KERING: Ketua Fraksi PDIP Sugiharno menunjukkan pintu saluran irigasi di Desa Bogosari, Kecamatan Guntur kering dan tidak berfungsi karena tidak ada sumber airnya. (WAHIB PRIBADI/JAWA POS RADAR SEMARANG)
KERING: Ketua Fraksi PDIP Sugiharno menunjukkan pintu saluran irigasi di Desa Bogosari, Kecamatan Guntur kering dan tidak berfungsi karena tidak ada sumber airnya. (WAHIB PRIBADI/JAWA POS RADAR SEMARANG)

DEMAK- Meski hujan sudah berlangsung beberapa hari terakhir diwilayah Demak, namun saluran irigasi skunder diwilayah Kecamatan Karangawen, Kecamatan Guntur dan Kecamatan Sayung hingga kini masih kering dan belum teraliri air. Akibatnya, musim tanam pertama di wilayah tersebut terlambat. Sebab, petani hanya mengandalkan tadah hujan saja. Karena itu, tekhnis menanam bibit padi hanya bisa dilakukan dengan cara sistem gogo rancah yaitu, memakai alat kayu yang dilancipi diujungnya (ceblok).

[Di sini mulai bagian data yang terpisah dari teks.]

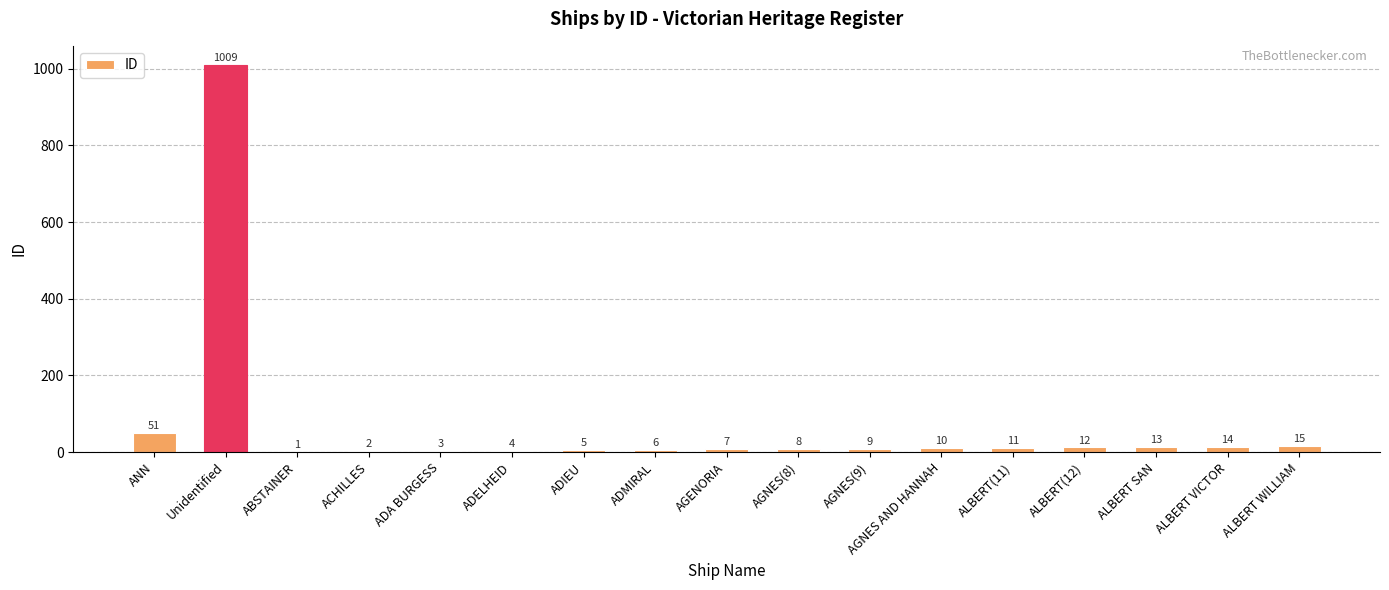

What is the change in value from AGNES(9) to ALBERT SAN?

+4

Ketua Fraksi PDI Perjuangan DPRD Demak, H Sugiharno mengatakan, sebetulnya fasilitas saluran irigasi sudah ada. Tapi, sumber air untuk irigasi tersebut masih terkendala. “Kita berharap, waduk Jragung dapat dibangun dan difungsikan agar sistem pengairan pertanian di wilayah selatan Demak tersebut dapat lancar. Sebab, jika kondisinya masih seperti sekarang ini, maka usaha pertanian tidak akan maksimal,” katanya.

Menurutnya, Demak merupakan salah satu daerah penyangga pangan nasional. Tapi, produksi padi masih terhambat irigasi yang tidak ada airnya. “Ini berbeda dengan saluran air irigasi di wilayah Demak bagian timur yang mendapatkan pasokan air irigasi dari Waduk Kedungombo. Pertanian disana lebih makmur,” katanya.